** Data to process follows **

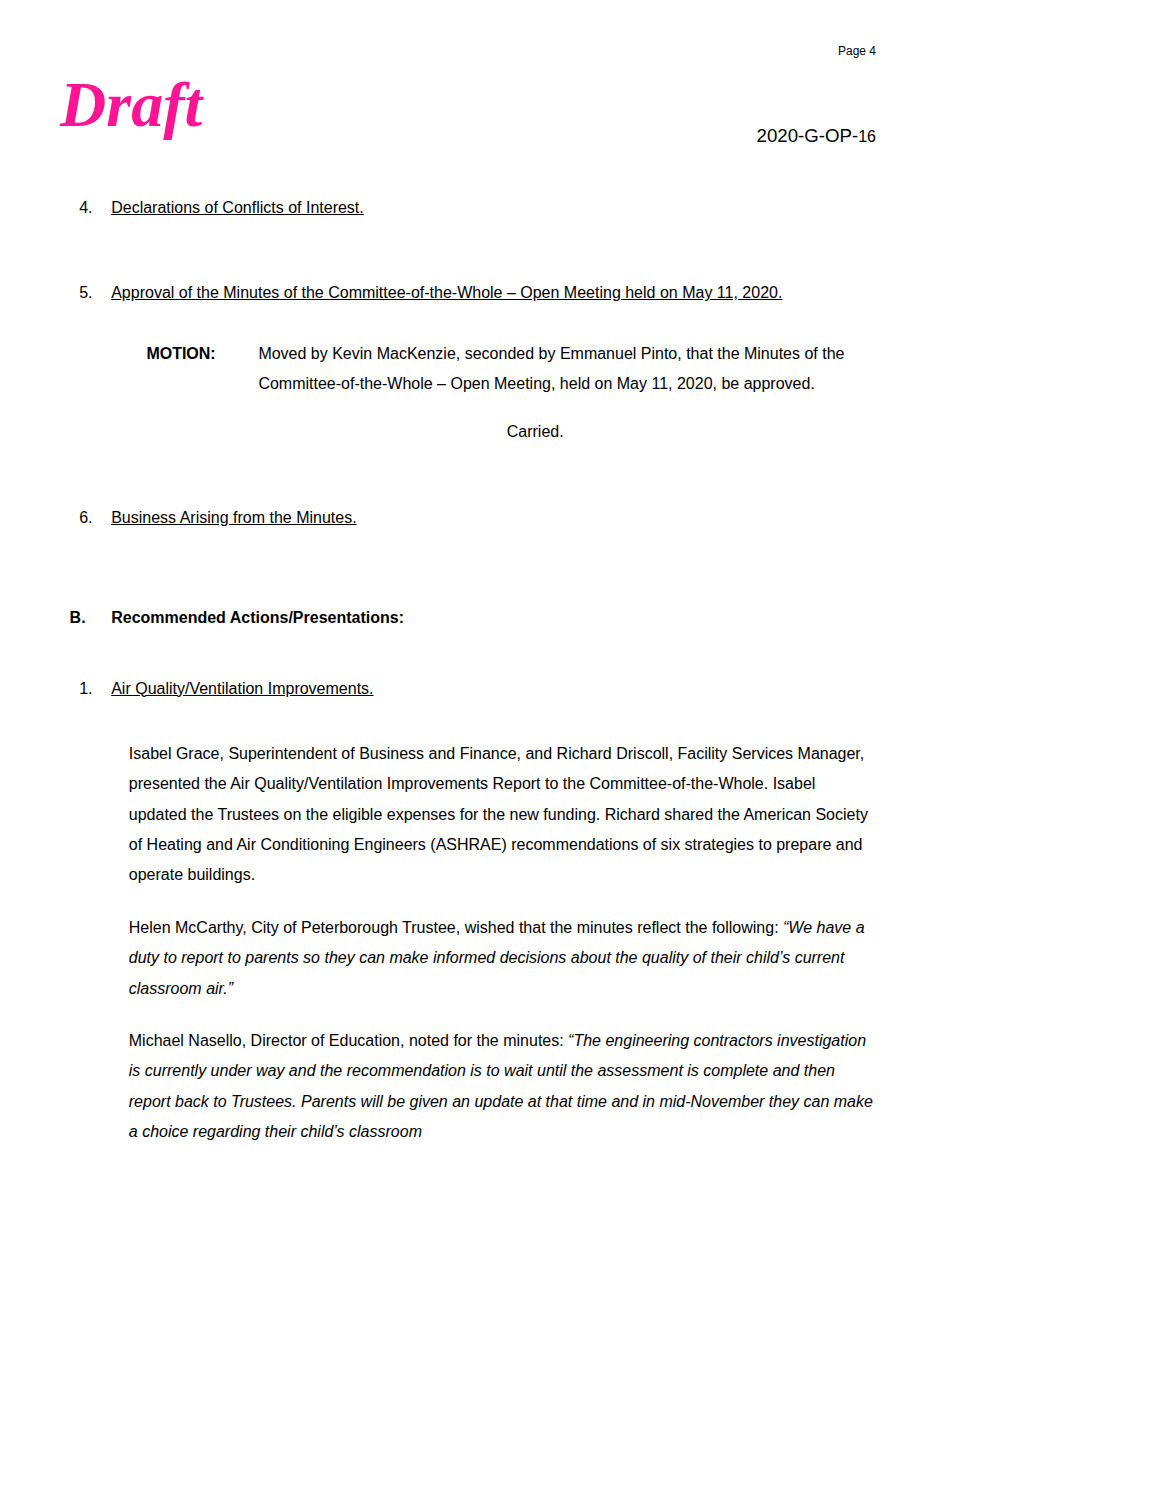Page 4
Draft
2020-G-OP-16
4. Declarations of Conflicts of Interest.
5. Approval of the Minutes of the Committee-of-the-Whole – Open Meeting held on May 11, 2020.
MOTION:
Moved by Kevin MacKenzie, seconded by Emmanuel Pinto, that the Minutes of the Committee-of-the-Whole – Open Meeting, held on May 11, 2020, be approved.
Carried.
6. Business Arising from the Minutes.
B. Recommended Actions/Presentations:
1. Air Quality/Ventilation Improvements.
Isabel Grace, Superintendent of Business and Finance, and Richard Driscoll, Facility Services Manager, presented the Air Quality/Ventilation Improvements Report to the Committee-of-the-Whole. Isabel updated the Trustees on the eligible expenses for the new funding. Richard shared the American Society of Heating and Air Conditioning Engineers (ASHRAE) recommendations of six strategies to prepare and operate buildings.
Helen McCarthy, City of Peterborough Trustee, wished that the minutes reflect the following: “We have a duty to report to parents so they can make informed decisions about the quality of their child’s current classroom air.”
Michael Nasello, Director of Education, noted for the minutes: “The engineering contractors investigation is currently under way and the recommendation is to wait until the assessment is complete and then report back to Trustees. Parents will be given an update at that time and in mid-November they can make a choice regarding their child’s classroom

** End of Data to process **

§ **Task description**:
Your copy should hold every entry exactly as written, but none of the pictures.

§ **Completed task**:
Page 4
Draft
2020-G-OP-16
4. Declarations of Conflicts of Interest.
5. Approval of the Minutes of the Committee-of-the-Whole – Open Meeting held on May 11, 2020.
MOTION:
Moved by Kevin MacKenzie, seconded by Emmanuel Pinto, that the Minutes of the Committee-of-the-Whole – Open Meeting, held on May 11, 2020, be approved.
Carried.
6. Business Arising from the Minutes.
B. Recommended Actions/Presentations:
1. Air Quality/Ventilation Improvements.
Isabel Grace, Superintendent of Business and Finance, and Richard Driscoll, Facility Services Manager, presented the Air Quality/Ventilation Improvements Report to the Committee-of-the-Whole. Isabel updated the Trustees on the eligible expenses for the new funding. Richard shared the American Society of Heating and Air Conditioning Engineers (ASHRAE) recommendations of six strategies to prepare and operate buildings.
Helen McCarthy, City of Peterborough Trustee, wished that the minutes reflect the following: “We have a duty to report to parents so they can make informed decisions about the quality of their child’s current classroom air.”
Michael Nasello, Director of Education, noted for the minutes: “The engineering contractors investigation is currently under way and the recommendation is to wait until the assessment is complete and then report back to Trustees. Parents will be given an update at that time and in mid-November they can make a choice regarding their child’s classroom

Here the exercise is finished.